### What the exercise asks:
Two lines below mark the span: the one containing "AANBEVELINGEN" and the one containing "les majestueux". Set down both, plus every line between, exactly as they stand, and nothing else.

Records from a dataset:
- - - - -

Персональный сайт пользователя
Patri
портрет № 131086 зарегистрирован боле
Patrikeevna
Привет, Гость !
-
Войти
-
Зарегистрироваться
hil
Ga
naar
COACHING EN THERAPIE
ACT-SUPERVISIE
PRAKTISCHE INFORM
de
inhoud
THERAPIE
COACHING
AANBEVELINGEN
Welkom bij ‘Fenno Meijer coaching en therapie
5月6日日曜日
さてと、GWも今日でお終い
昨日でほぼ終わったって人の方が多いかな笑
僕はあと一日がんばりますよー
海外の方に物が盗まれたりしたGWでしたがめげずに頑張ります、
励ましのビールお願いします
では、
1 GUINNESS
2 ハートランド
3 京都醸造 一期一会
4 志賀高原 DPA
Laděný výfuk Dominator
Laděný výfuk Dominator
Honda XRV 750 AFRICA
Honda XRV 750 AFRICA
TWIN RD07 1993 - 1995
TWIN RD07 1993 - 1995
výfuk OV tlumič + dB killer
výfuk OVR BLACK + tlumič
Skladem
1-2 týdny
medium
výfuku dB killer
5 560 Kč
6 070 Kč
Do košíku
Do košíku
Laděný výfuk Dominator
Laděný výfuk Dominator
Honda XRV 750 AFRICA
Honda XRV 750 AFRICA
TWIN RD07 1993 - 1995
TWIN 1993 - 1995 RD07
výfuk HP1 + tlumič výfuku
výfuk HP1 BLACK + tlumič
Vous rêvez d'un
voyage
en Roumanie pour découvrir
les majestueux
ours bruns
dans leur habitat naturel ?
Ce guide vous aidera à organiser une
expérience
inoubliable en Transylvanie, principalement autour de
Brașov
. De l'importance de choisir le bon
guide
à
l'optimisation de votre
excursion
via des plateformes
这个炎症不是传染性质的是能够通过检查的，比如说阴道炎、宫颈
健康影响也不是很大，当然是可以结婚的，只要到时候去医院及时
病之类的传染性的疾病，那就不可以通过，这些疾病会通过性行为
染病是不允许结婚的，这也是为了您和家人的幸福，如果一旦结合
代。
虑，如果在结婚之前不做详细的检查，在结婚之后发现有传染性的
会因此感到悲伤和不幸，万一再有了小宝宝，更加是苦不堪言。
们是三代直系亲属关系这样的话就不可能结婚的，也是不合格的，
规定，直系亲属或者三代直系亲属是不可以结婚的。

- - - - -

### Answer to the problem:
AANBEVELINGEN
Welkom bij ‘Fenno Meijer coaching en therapie
5月6日日曜日
さてと、GWも今日でお終い
昨日でほぼ終わったって人の方が多いかな笑
僕はあと一日がんばりますよー
海外の方に物が盗まれたりしたGWでしたがめげずに頑張ります、
励ましのビールお願いします
では、
1 GUINNESS
2 ハートランド
3 京都醸造 一期一会
4 志賀高原 DPA
Laděný výfuk Dominator
Laděný výfuk Dominator
Honda XRV 750 AFRICA
Honda XRV 750 AFRICA
TWIN RD07 1993 - 1995
TWIN RD07 1993 - 1995
výfuk OV tlumič + dB killer
výfuk OVR BLACK + tlumič
Skladem
1-2 týdny
medium
výfuku dB killer
5 560 Kč
6 070 Kč
Do košíku
Do košíku
Laděný výfuk Dominator
Laděný výfuk Dominator
Honda XRV 750 AFRICA
Honda XRV 750 AFRICA
TWIN RD07 1993 - 1995
TWIN 1993 - 1995 RD07
výfuk HP1 + tlumič výfuku
výfuk HP1 BLACK + tlumič
Vous rêvez d'un
voyage
en Roumanie pour découvrir
les majestueux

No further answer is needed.